> **Ihre Aufgabe**:
Schreiben Sie die Rezension zu Friederike Mayröckers Gedichtband „fleurs“ im Anschluss an ihren letzten Satz weiter.

> **Quellenauszug**:
· · · · ·

Schwalben über Blumenwiesen

Mit „fleurs“ schließt Friederike Mayröcker ihre großartige Trilogie ab

Von Herbert FuchsRSS-Newsfeed neuer Artikel von Herbert Fuchs

Besprochene Bücher / Literaturhinweise

„fleurs“, im Februar 2016 von der 91-jährigen Friederike Mayröcker veröffentlicht, ist der letzte Band einer als Trilogie angelegten Reihe, zu der auch „études“ (2013) und „cahier“ (2014) gehören. Die drei Bücher enthalten herausragende, berührende Texte über das alternde Leben, das der Schreibenden mehr und mehr zu entgleiten droht, ihr Mühsal bereitet, das sie aber – dennoch – voller Lebensfreude und Lebenshingabe als Glück feiert, in bezaubernden Blumenbildern und in Erinnerungen an das vergangene Leben, voller überschwänglicher Töne, wenn es um die einstige Liebe oder die Kindheit geht, voller Wehmut und Trauer, wenn die Ich-Erzählerin von Gedanken an den Tod des Geliebten überwältigt wird.

Der Leser hält mit „fleurs“, „études“ und „cahier“ kleine Schmuckstücke moderner Buchdruckerkunst des Suhrkamp Verlags in den Händen. Die Bände ähneln sich äußerlich stark und betonen so den Reihencharakter. Die Buchdeckel sind in abgetöntem Weiß gehalten und werden von feinen schwarzen Linien durchzogen. Die jeweiligen Titel fallen durch ihre Anlehnung an die Schreibschrift und verschiedene Farben – blau, rot und grün – ins Auge. Der Name der Autorin besticht durch einfache, klare Lettern. Auf dem hinteren Buchdeckel sind jeweils kurze vierzeilige Texte, ebenfalls wie mit der Hand geschrieben, abgedruckt.

Die Texte sind etwa eine Buchseite lang. Einige Wörter oder Satzteile – man kennt das bereits aus früheren Veröffentlichungen Mayröckers – sind unterstrichen oder heben sich durch Großbuchstaben vom Umfeld ab. Eingerahmt werden die Texte von Anführungszeichen, viele enthalten Absätze, die zum Rand oder zur Mitte hin eingerückt sind oder wie eine Einleitung oder ein Motto dem Text vorgeschoben werden.

· · · · ·

> **Einträge im Auszug**:

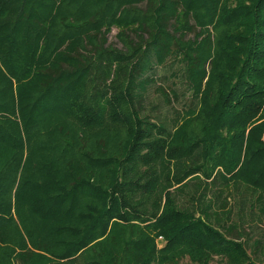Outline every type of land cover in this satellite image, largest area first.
<instances>
[{
    "label": "trees",
    "instance_id": "1",
    "mask_svg": "<svg viewBox=\"0 0 264 264\" xmlns=\"http://www.w3.org/2000/svg\"><path fill=\"white\" fill-rule=\"evenodd\" d=\"M241 189L264 227V0H0V264H264Z\"/></svg>",
    "mask_w": 264,
    "mask_h": 264
},
{
    "label": "rangeland",
    "instance_id": "2",
    "mask_svg": "<svg viewBox=\"0 0 264 264\" xmlns=\"http://www.w3.org/2000/svg\"><path fill=\"white\" fill-rule=\"evenodd\" d=\"M116 33V31H113L112 33H110V35L108 36V42L109 44H112L114 45L115 48L119 49L121 48L120 44H118L115 39H114V34ZM193 37V34H188L187 35V39H192ZM166 72L163 70V69H159L157 71V75L158 76H162L164 75ZM165 89L166 88V85H163ZM178 91V93L180 94L181 92H184L185 90V86H180L176 89ZM186 98L184 100H182V102H189V94L186 93ZM150 97V96H149ZM154 102L157 103L159 102L158 98L155 97L154 99ZM174 104H172V109L175 110V111H179L181 110V102L178 103V102H173ZM166 108V107H164ZM163 114H166L165 110H163ZM174 112V111H173ZM170 117H173V113L172 111L168 112V118ZM247 193H245L243 191V189L239 190V192L235 195H233L232 198L228 199V202H229V207L232 208L233 210V215L231 217V223L233 222V224H239L241 222H239V216H240V213L243 209V211H245L244 209V206L242 207V204H243V199L244 197L246 196ZM239 195H241V197H238ZM182 201H184V198L181 199ZM247 214H244V216H246ZM243 216V215H241ZM244 218V217H243ZM251 219L249 217H245V220H243V222L241 223V225L243 226V231H244V234L243 235L244 237H251L253 239H257V238H260V234L262 232V230H264V227H262V225H260L259 221H257L256 219L251 223L250 221ZM230 237L232 238H235V234H231L229 235ZM250 238V239H251ZM245 239H242V241H244ZM157 247H159V249H161L163 247V244L164 242H162L161 240H158L157 239ZM181 262H188V260L185 258L183 260H181ZM216 263V260H213V262H211L210 264H215Z\"/></svg>",
    "mask_w": 264,
    "mask_h": 264
}]
</instances>
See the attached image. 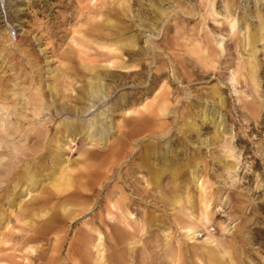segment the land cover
Here are the masks:
<instances>
[{
  "label": "clouds",
  "instance_id": "obj_1",
  "mask_svg": "<svg viewBox=\"0 0 264 264\" xmlns=\"http://www.w3.org/2000/svg\"><path fill=\"white\" fill-rule=\"evenodd\" d=\"M0 264H264V0H0Z\"/></svg>",
  "mask_w": 264,
  "mask_h": 264
},
{
  "label": "rangeland",
  "instance_id": "obj_2",
  "mask_svg": "<svg viewBox=\"0 0 264 264\" xmlns=\"http://www.w3.org/2000/svg\"><path fill=\"white\" fill-rule=\"evenodd\" d=\"M16 5H13V7H15Z\"/></svg>",
  "mask_w": 264,
  "mask_h": 264
}]
</instances>
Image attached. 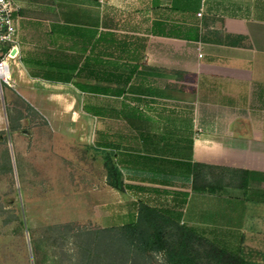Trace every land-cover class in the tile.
Masks as SVG:
<instances>
[{
  "label": "crops",
  "instance_id": "1",
  "mask_svg": "<svg viewBox=\"0 0 264 264\" xmlns=\"http://www.w3.org/2000/svg\"><path fill=\"white\" fill-rule=\"evenodd\" d=\"M12 1L25 100L39 88L75 119L80 103L95 153H111L123 175L124 194L105 177L102 197L119 196L105 203L119 209L108 228L135 220L140 203L195 226L190 207L206 194L191 190L194 163L264 173V0ZM231 197L223 230L240 219L254 231L252 203Z\"/></svg>",
  "mask_w": 264,
  "mask_h": 264
},
{
  "label": "rangeland",
  "instance_id": "2",
  "mask_svg": "<svg viewBox=\"0 0 264 264\" xmlns=\"http://www.w3.org/2000/svg\"><path fill=\"white\" fill-rule=\"evenodd\" d=\"M12 83L3 87L0 97V264H85L82 235L117 224L112 211L119 210L105 207L108 200H119L117 194L108 200L102 197L106 172L101 154L93 149L95 121L81 112L80 103L77 119L46 103L39 88L27 89L35 95L31 104L14 75ZM225 191V198L194 196L190 209L197 223L192 225L218 244V238L224 237L230 250L243 243L264 251V203L259 206L257 201L264 195L251 197L248 192V200H238L252 203L248 225L255 230L243 232L237 219L236 231H228L222 227L233 221L219 217L221 208L237 201L229 196L243 194L234 187ZM248 210L249 206L238 207L237 212ZM102 258L99 264H115L106 255ZM127 264L165 261L161 254H152Z\"/></svg>",
  "mask_w": 264,
  "mask_h": 264
},
{
  "label": "trees",
  "instance_id": "3",
  "mask_svg": "<svg viewBox=\"0 0 264 264\" xmlns=\"http://www.w3.org/2000/svg\"><path fill=\"white\" fill-rule=\"evenodd\" d=\"M231 39L227 37L223 43L236 45ZM103 165L107 185L124 194L127 185L111 153H103ZM212 171H219V174L213 175ZM261 184H264V173L202 163L192 166L191 190L194 193L219 196L225 188L234 187L242 192V200H248V192L253 194L251 197L264 195V189L259 188ZM257 201L264 203V198ZM181 218L180 212L140 203L135 220L82 235L85 242L82 263L99 264L106 255L115 264H127L161 254L165 264H264V251L243 243L230 250L231 244L223 236L218 238V244L194 226L182 223Z\"/></svg>",
  "mask_w": 264,
  "mask_h": 264
},
{
  "label": "built area",
  "instance_id": "4",
  "mask_svg": "<svg viewBox=\"0 0 264 264\" xmlns=\"http://www.w3.org/2000/svg\"><path fill=\"white\" fill-rule=\"evenodd\" d=\"M17 10L14 1L0 0V97L3 87L13 86L9 61H17L19 56L18 29L15 21Z\"/></svg>",
  "mask_w": 264,
  "mask_h": 264
},
{
  "label": "bare ground",
  "instance_id": "5",
  "mask_svg": "<svg viewBox=\"0 0 264 264\" xmlns=\"http://www.w3.org/2000/svg\"><path fill=\"white\" fill-rule=\"evenodd\" d=\"M13 62H14V59H10V61H9V66H10V68H11V73H10V79H11V82L13 81V75H14V70L12 69V67L14 66ZM12 84H13V83H12Z\"/></svg>",
  "mask_w": 264,
  "mask_h": 264
},
{
  "label": "water",
  "instance_id": "6",
  "mask_svg": "<svg viewBox=\"0 0 264 264\" xmlns=\"http://www.w3.org/2000/svg\"><path fill=\"white\" fill-rule=\"evenodd\" d=\"M14 53H15V51L12 52V54H14Z\"/></svg>",
  "mask_w": 264,
  "mask_h": 264
}]
</instances>
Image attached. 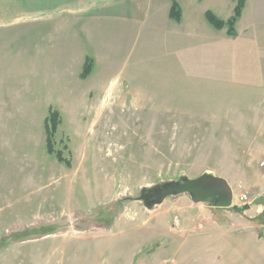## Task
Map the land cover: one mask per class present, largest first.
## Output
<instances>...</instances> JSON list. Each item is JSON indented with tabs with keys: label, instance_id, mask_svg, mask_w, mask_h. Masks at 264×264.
<instances>
[{
	"label": "rangeland",
	"instance_id": "rangeland-1",
	"mask_svg": "<svg viewBox=\"0 0 264 264\" xmlns=\"http://www.w3.org/2000/svg\"><path fill=\"white\" fill-rule=\"evenodd\" d=\"M127 1L0 2V264H264V0L233 34L205 14L227 22L237 0H176L179 22L169 0ZM204 173L233 207H149Z\"/></svg>",
	"mask_w": 264,
	"mask_h": 264
},
{
	"label": "water",
	"instance_id": "water-1",
	"mask_svg": "<svg viewBox=\"0 0 264 264\" xmlns=\"http://www.w3.org/2000/svg\"><path fill=\"white\" fill-rule=\"evenodd\" d=\"M178 195H188L194 204L210 202L215 209L233 207V193L229 184L224 179L208 173L194 179L183 178L175 184L163 186L146 194L153 201L149 207L159 205L166 198Z\"/></svg>",
	"mask_w": 264,
	"mask_h": 264
},
{
	"label": "crops",
	"instance_id": "crops-1",
	"mask_svg": "<svg viewBox=\"0 0 264 264\" xmlns=\"http://www.w3.org/2000/svg\"><path fill=\"white\" fill-rule=\"evenodd\" d=\"M2 0H0L1 2ZM87 0H46V6H48L49 10L51 12H53V14L57 15V16H80L83 13H87L88 10L86 11V9L89 7V9L93 8L95 10V12H97V10L99 8H104L103 10L106 9H111L112 13L114 11H117V13L119 15L121 14V11L119 9H121L123 7V5H121V3H119V0H91L92 2H86ZM146 2V7L148 9V5L150 4L149 0H139V4L135 3V0H129L127 1V5H131L130 9H131V13L133 15H138L139 14V10H142V6H144ZM145 7V8H146ZM1 12V11H0ZM11 14V11H7L6 9L3 10V12L0 14V16H7L9 14ZM17 13V17L23 16V12H16ZM129 13V11H128ZM127 13V15H128ZM97 14V13H96ZM124 14V13H123ZM125 15V14H124ZM135 17V16H134ZM1 20V18H0ZM6 24H8V22H6Z\"/></svg>",
	"mask_w": 264,
	"mask_h": 264
},
{
	"label": "trees",
	"instance_id": "trees-1",
	"mask_svg": "<svg viewBox=\"0 0 264 264\" xmlns=\"http://www.w3.org/2000/svg\"><path fill=\"white\" fill-rule=\"evenodd\" d=\"M170 2V10H169V14L168 17L169 19L175 21V22H179L180 21V9L179 6L177 4L176 0H169ZM244 6V0H237L236 6L234 8V14L233 17L231 19H229L227 22H222L220 20H218L211 12H206L205 14V18L207 20V22L216 30H221L222 28H224L225 26L228 27V34H233L232 33V27L235 24V22L240 18L241 15V10L243 9ZM90 63L88 62L87 66L85 67L84 71H83V75L82 78H85L88 74H89V68L88 65ZM45 126L47 131L49 132V127H50V133H52L56 127V115L55 114H51V116L45 121ZM49 126V127H48ZM50 140V138H49ZM49 140H48V152L51 153V149H50V144H49Z\"/></svg>",
	"mask_w": 264,
	"mask_h": 264
}]
</instances>
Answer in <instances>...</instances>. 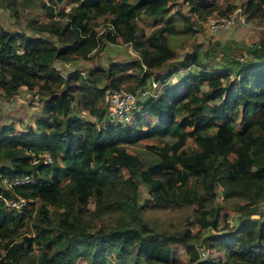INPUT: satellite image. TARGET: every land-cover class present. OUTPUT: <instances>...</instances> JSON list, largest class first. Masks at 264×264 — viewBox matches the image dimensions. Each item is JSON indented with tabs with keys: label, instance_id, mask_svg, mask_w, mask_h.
I'll return each instance as SVG.
<instances>
[{
	"label": "trees",
	"instance_id": "trees-1",
	"mask_svg": "<svg viewBox=\"0 0 264 264\" xmlns=\"http://www.w3.org/2000/svg\"><path fill=\"white\" fill-rule=\"evenodd\" d=\"M60 1H41L48 20L31 18L16 30L0 23V91L11 97L25 88L41 102L21 129L0 122V264H75L79 256L86 264H264V219L219 228L205 205L217 186L246 207L264 200V37L246 46L244 59L228 56L218 40L177 58L172 35H188L196 19L232 7L185 0L189 11H176L177 25L170 0H71L53 13ZM244 3L245 16H264V0ZM16 5L5 0L15 15ZM138 12L162 24L139 32ZM119 42L138 56L96 64L85 75L77 69L78 59ZM58 63L74 67L63 76ZM107 86L138 92L130 123L108 120ZM145 88L154 91L140 95ZM22 175L32 180L2 181ZM18 197L19 207L4 200ZM148 204L195 205L193 222L212 231L199 230L195 244L191 227L157 231L142 218ZM111 214L113 221L95 222ZM176 243L186 260L171 252Z\"/></svg>",
	"mask_w": 264,
	"mask_h": 264
},
{
	"label": "rangeland",
	"instance_id": "rangeland-1",
	"mask_svg": "<svg viewBox=\"0 0 264 264\" xmlns=\"http://www.w3.org/2000/svg\"><path fill=\"white\" fill-rule=\"evenodd\" d=\"M21 1H23L21 3ZM218 4L219 8L223 9L227 6L234 9L240 7L243 10L245 6V0H211ZM71 0H61L57 8L53 7L52 12H56L58 8H65L72 5ZM171 10L169 13H173L174 19L177 25L183 23V19L177 14L176 11H181L182 13H188L189 4L185 0H170ZM54 6V5H53ZM17 10L18 13L15 15L13 10L5 6V0H0V23L12 30L22 29L26 26L28 19H36L37 21L48 20V12L42 9L41 0H17ZM220 16L217 11H213L212 14L208 16ZM205 19H196L195 28L190 34H175L170 37V42L174 46L177 52V58L182 57V53L186 50L196 48L198 50H203L209 46V42L213 40H218L221 42L224 50L227 52L228 56H235L238 59H244L248 57L246 53V46L256 43L260 38L264 37V16L255 15L251 18H245L244 22H238L233 26L225 29H218L215 31H210L205 25ZM135 24L139 32H149L154 27L162 23H154L150 17L145 16L141 12H138ZM102 25L99 23L96 28L100 31L102 30ZM101 51V52H100ZM99 53L94 55L91 59H78L76 61V67L79 71H84L87 73L88 68L96 65L102 64L106 65L110 59L124 60L127 58L137 57L136 51L129 46V44L119 43H108L104 46V49H100ZM59 65V64H57ZM72 67L61 66L60 71L66 73L67 71L73 69ZM165 71V69L163 70ZM162 71V72H163ZM83 74V75H85ZM41 102L34 91H28L25 88H20L18 92L7 97L0 91V122H14L18 129L23 128L31 122L37 111L39 110ZM74 110L78 111L75 108ZM81 114L87 115L85 111L81 110ZM149 117V116H148ZM148 117L144 118L141 122L144 123ZM214 127L210 128V131H214ZM168 139V138H167ZM156 141L154 139H143V143H150ZM188 144V142H187ZM191 144V142H189ZM134 147H129V150L133 151ZM180 179V177H179ZM67 177H62V183H66ZM1 183V182H0ZM66 187V186H64ZM201 193V190L199 189ZM144 191L139 196V201H144ZM37 201H35L36 205ZM245 201L243 198L239 197H224L222 194V189L220 186L216 187V196L211 202L205 201L206 205V217L211 219L214 215V210L218 214L219 218V228L221 227H233L238 221L242 219H264V200L259 201L257 204L252 206H245ZM50 209L55 208L49 205ZM195 205L175 207L171 205H154L148 204L142 211V218L149 225L157 231H182L185 227H191L192 231L196 233V238L194 239V244L197 243V235L202 236L203 232L212 231V229L205 228L200 229L198 223L193 222L194 220V209ZM254 207V213H246L247 209ZM213 209V210H212ZM116 214L104 215L100 220H95L99 223L102 220L104 222H111ZM171 252L174 256L179 257L182 260L187 259L186 247L176 243L173 245ZM221 251H216L214 255H221ZM75 264H86L85 259L79 256Z\"/></svg>",
	"mask_w": 264,
	"mask_h": 264
},
{
	"label": "built area",
	"instance_id": "built-area-1",
	"mask_svg": "<svg viewBox=\"0 0 264 264\" xmlns=\"http://www.w3.org/2000/svg\"><path fill=\"white\" fill-rule=\"evenodd\" d=\"M44 3H49V0H41ZM246 16L244 11L238 7L233 10V12L220 15V16H207L205 19V25L210 31H215L218 29H225L238 22H244ZM84 74V71H80ZM63 76L64 73L60 72ZM151 87H158L155 90V93L160 91L159 82L152 80ZM152 88H145L140 92V95H145L148 93H152ZM138 100V92H134L125 88H112L107 86L104 88V107L106 110V115L109 121L117 122V123H130L134 117V108L136 106V101ZM41 158L44 162L50 161L51 157L48 153L44 152L41 155ZM32 180L30 175H22L20 177H12V178H3L2 181L4 185L11 186L14 183L27 182ZM6 204L10 207H19L22 203H24V199L22 197H18V199H4ZM203 254L206 252L203 251Z\"/></svg>",
	"mask_w": 264,
	"mask_h": 264
},
{
	"label": "crops",
	"instance_id": "crops-1",
	"mask_svg": "<svg viewBox=\"0 0 264 264\" xmlns=\"http://www.w3.org/2000/svg\"><path fill=\"white\" fill-rule=\"evenodd\" d=\"M66 8V7H65ZM76 61V60H75ZM59 65V67H61V66H66V67H72V66H67V65H63V64H61V63H58ZM77 64V63H76ZM29 123H33V120L31 121V122H29Z\"/></svg>",
	"mask_w": 264,
	"mask_h": 264
}]
</instances>
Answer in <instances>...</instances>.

· · · · ·

> **Antwort zur Übung**:
Das Datum der Entstehung schließt, auch das ist den Mayröcker-Lesern vertraut, jeden Text ab. Natürlich soll dadurch nicht ein Tagebuch in gedichteter Form entstehen. Die Texte gehen viel zu stark über Biographisch-Alltägliches hinaus, sind viel zu sehr dichterische Kunstwerke und enthalten zu wenig Reflexives und Beschreibendes, um Tagebücher zu sein. Aber – das wird durch die Datumseinträge suggeriert – sie „begleiten“ dichterisch das Leben der Schreibenden, geben Zeugnis von ihren Gedanken, Erinnerungen, Ängsten und Befürchtungen, auch von ihren Glücksmomenten. Mayröckers Texte trennen nicht zwischen Biographie und Fiktion. Das eine geht in das andere über. Alles, sowohl das Äußerliche wie das Persönliche, wird durch die dichterische Sprache zu etwas ganz anderem, zu etwas, das mit der Schreiberin unmittelbar zu tun hat und gleichzeitig ganz von ihr gelöst ist. Im vorangegangenen Buch „cahier“ findet sich der Satz: „nicht nur das Geschriebene auch die Existenz musz poetisch sein“. Das Leben der Dichterin wird durch den Schreibprozess zu einem Teil des Erdichteten: Es entsteht ein Gedicht oder – wie in „fleurs“ – ein gedichtähnlicher Text oder lyrische Prosa.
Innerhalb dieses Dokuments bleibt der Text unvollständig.